The array will support the **array_slice, flatten, a[5]** function.
This function should eliminate the memory copy in Array.
So the memory layout will store the data in the bottom level.
Every function will return a new Array and only change set the offsets.
```
The memory layout:

Two-level data : [[1, 2], [3, 4]], [[5, 6, 7], null, [8]], [[9, 10]]

* First Level Offsets (int32), First Level have no nulls

  | Bytes 0-3  | Bytes 4-7  | Bytes 8-11 | Bytes 12-15 |
  ||||-|
  | 0  |  2 |  5 |  6  |

  * Second Nulls (uint8)

| Byte 1- 3 | Bytes 4  | Bytes 5 - 7|
|---|
| 0 | 1| 0  |

  * Second Level Offsets (int32)

| Bytes 0-27   |
|--|
| 0, 2, 4, 7, 7, 8, 10 |

  * Elements array (int32):

| Bytes 0-9 |
|---|
| 1, 2, 3, 4, 5, 6, 7, 8, 9, 10 |
```
Like the above, every level in the array only stores nulls and offsets.
And also, offsets will store zero to calculate the first size.

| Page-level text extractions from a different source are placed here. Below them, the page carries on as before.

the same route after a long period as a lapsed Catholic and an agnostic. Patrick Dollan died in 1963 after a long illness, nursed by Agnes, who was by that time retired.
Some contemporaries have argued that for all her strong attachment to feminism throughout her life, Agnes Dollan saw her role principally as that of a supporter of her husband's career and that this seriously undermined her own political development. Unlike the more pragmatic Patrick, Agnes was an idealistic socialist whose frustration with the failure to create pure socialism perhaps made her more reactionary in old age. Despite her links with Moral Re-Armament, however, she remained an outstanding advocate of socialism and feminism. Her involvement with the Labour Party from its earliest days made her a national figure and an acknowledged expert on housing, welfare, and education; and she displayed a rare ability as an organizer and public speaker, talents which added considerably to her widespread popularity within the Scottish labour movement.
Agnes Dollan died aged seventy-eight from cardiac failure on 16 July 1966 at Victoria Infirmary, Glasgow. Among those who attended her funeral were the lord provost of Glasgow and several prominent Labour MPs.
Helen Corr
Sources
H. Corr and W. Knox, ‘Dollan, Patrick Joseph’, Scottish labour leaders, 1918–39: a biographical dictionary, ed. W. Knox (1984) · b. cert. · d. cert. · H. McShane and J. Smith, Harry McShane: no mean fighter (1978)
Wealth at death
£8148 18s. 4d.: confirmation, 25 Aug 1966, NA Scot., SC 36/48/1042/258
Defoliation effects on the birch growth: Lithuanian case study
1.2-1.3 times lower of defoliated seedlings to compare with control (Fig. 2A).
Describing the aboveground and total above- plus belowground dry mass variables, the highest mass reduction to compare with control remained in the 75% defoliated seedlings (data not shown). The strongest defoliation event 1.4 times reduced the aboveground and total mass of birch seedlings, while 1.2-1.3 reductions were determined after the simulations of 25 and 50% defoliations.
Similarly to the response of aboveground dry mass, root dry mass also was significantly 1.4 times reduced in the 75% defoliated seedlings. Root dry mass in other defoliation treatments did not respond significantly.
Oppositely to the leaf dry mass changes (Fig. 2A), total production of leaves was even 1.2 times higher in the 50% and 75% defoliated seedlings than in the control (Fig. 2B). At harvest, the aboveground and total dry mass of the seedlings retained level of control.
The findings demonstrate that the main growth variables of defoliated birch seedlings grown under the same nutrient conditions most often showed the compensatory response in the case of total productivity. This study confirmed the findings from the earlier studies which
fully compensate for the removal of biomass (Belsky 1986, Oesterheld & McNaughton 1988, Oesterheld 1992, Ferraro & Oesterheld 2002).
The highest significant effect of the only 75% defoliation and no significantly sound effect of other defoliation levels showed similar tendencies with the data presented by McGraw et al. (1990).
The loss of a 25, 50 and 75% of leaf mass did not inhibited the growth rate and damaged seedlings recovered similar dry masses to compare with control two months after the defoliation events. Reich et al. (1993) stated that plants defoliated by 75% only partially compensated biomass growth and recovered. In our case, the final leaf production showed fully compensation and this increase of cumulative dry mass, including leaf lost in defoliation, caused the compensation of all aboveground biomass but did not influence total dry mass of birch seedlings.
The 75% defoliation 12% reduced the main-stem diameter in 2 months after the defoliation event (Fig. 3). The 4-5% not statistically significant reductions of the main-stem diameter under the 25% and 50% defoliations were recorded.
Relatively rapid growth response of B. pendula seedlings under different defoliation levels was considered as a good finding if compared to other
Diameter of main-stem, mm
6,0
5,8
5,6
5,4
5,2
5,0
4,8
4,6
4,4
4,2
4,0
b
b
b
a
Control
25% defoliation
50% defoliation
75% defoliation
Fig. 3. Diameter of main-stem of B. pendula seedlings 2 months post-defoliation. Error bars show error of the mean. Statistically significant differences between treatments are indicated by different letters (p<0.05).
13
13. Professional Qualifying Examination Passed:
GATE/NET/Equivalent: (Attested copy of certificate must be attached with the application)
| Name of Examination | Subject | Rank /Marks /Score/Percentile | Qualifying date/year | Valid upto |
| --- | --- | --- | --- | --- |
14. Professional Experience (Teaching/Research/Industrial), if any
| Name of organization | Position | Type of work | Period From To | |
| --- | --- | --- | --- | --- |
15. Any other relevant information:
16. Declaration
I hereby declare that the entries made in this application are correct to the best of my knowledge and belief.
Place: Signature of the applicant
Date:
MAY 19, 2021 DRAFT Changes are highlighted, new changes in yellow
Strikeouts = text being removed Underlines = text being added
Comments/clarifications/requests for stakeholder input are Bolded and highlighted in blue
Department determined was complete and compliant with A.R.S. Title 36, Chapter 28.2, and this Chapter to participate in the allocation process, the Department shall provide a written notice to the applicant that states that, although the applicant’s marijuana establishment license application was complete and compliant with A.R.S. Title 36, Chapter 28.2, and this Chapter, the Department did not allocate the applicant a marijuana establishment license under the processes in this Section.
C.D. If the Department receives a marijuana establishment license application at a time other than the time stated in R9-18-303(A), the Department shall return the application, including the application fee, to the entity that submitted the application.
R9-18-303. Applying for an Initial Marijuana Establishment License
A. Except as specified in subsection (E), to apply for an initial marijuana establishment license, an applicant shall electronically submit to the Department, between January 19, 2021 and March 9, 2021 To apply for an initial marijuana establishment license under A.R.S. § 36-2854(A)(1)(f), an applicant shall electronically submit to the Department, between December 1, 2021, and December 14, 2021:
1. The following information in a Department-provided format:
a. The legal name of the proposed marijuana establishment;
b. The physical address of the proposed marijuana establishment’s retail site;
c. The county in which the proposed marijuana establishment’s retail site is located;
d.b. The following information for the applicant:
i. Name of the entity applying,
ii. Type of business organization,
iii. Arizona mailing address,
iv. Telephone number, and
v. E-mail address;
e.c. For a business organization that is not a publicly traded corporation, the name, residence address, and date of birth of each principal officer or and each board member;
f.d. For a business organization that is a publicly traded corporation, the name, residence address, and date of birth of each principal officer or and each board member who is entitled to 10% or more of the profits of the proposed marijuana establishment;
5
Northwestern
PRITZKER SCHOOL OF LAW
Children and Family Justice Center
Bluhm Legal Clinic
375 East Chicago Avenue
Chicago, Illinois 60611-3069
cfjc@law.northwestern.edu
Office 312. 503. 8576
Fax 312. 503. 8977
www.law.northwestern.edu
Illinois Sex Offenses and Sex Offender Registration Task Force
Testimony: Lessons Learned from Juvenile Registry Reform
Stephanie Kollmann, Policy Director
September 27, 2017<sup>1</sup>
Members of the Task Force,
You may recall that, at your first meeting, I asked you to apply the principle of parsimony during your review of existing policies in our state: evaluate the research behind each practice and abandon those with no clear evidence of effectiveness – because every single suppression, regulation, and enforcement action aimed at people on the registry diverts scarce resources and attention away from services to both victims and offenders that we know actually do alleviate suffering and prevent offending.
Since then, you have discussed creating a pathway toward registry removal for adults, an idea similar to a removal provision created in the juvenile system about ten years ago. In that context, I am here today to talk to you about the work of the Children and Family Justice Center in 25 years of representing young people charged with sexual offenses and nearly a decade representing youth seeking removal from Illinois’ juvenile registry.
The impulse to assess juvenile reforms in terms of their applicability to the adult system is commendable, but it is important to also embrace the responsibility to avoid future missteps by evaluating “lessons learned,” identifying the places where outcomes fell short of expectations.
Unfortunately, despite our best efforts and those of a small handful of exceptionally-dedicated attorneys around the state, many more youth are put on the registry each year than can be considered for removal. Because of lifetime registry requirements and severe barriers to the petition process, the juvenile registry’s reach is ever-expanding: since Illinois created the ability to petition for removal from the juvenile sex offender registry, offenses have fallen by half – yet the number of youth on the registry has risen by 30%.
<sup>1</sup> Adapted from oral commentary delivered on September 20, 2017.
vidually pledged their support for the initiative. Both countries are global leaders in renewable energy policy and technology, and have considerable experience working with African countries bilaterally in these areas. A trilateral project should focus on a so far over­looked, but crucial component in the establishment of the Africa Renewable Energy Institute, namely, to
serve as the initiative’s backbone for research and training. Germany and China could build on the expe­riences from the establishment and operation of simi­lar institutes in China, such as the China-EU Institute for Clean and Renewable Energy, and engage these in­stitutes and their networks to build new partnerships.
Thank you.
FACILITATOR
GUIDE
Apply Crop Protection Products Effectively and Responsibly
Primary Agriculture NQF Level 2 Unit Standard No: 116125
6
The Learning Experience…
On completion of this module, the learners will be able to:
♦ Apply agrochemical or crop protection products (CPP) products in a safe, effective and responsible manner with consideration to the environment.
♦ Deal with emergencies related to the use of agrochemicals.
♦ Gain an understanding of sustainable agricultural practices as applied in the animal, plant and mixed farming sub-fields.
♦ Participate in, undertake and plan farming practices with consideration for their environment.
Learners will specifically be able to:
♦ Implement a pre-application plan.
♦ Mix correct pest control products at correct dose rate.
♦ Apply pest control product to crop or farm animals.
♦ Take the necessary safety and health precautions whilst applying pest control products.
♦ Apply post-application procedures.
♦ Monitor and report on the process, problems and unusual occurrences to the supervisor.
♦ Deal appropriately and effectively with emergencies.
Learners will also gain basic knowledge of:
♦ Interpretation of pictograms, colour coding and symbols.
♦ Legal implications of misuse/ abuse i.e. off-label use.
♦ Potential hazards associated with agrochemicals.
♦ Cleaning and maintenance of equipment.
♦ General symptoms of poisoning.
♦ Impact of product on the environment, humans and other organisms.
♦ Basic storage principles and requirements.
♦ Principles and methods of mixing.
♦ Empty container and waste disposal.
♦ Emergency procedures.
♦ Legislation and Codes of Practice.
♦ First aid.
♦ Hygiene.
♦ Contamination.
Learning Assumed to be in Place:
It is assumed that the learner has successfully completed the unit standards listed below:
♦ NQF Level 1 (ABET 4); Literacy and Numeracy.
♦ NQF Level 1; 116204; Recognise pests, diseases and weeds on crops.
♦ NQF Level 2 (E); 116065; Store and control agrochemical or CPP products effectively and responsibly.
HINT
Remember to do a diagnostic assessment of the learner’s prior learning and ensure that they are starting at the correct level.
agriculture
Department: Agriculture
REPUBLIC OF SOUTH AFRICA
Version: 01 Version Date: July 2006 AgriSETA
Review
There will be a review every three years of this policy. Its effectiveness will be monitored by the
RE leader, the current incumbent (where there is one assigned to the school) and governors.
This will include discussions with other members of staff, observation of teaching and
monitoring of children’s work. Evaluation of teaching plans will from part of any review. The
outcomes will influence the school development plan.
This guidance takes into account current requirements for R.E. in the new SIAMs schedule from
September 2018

The disk layout should take encoding algorithms and reading efficiency into
consideration.
So the disk layout will store the array_size without the absolute for every
array element.
```
The disk layout
* First Level array_sizes (int32), First Level have no nulls

  | Bytes 0-3  | Bytes 4-7  | Bytes 8-11 |
  ||||
  | 2 |  3 |  1|

  * Second Nulls (uint8)

| Byte 1- 3 | Bytes 4  | Bytes 5 - 7|
|---|
| 0 | 1| 0  |

  * Second Level array_sizes (int32)

| Bytes 0-23   |
|--|
| 2, 2, 3, 0, 1, 2 |

  * Elements array (int32):

| Bytes 0-9 |
|---|
| 1, 2, 3, 4, 5, 6, 7, 8, 9, 10 |
```
For null, array_size, element array, it will construct the specified
ColumnWriter to write the data.
The ArrayColumnWriter only needs to call the three writers.
```
1. Call the writer to write nulls.
2. Call the writer to write array_sizes. And also add a new meta to record
the corresponding relation between array_size ordinal
 and element ordinal.
3. Call element writer recursively.
```

Upon read, when seeking to specify the ordinal, it will seek the null,
array_size, element separately.
When seeking the element column, it will get the start ordinal from
array_size reader.
Because the array_size has to seek the specified ordinal, so It only needs
one sum.

Asides from the above read and write logic, I will refactor the TypeInfo
class to support nested types(Array/Struct/Map).
I divided into two function
```
using TypeInfoPtr = std::shared_ptr
const TypeInfoPtr& get_type_info(FieldType type)
TypeInfoPtr get_type_info(const TabletColumn& column);
```
The first interface is used to scalar type, and the second interface is
used to all types including nested types(Array/Struct/Map).
To alleviate the copy of shared_ptr, the scalar get_type_info interface
will return a const reference of TypeInfo.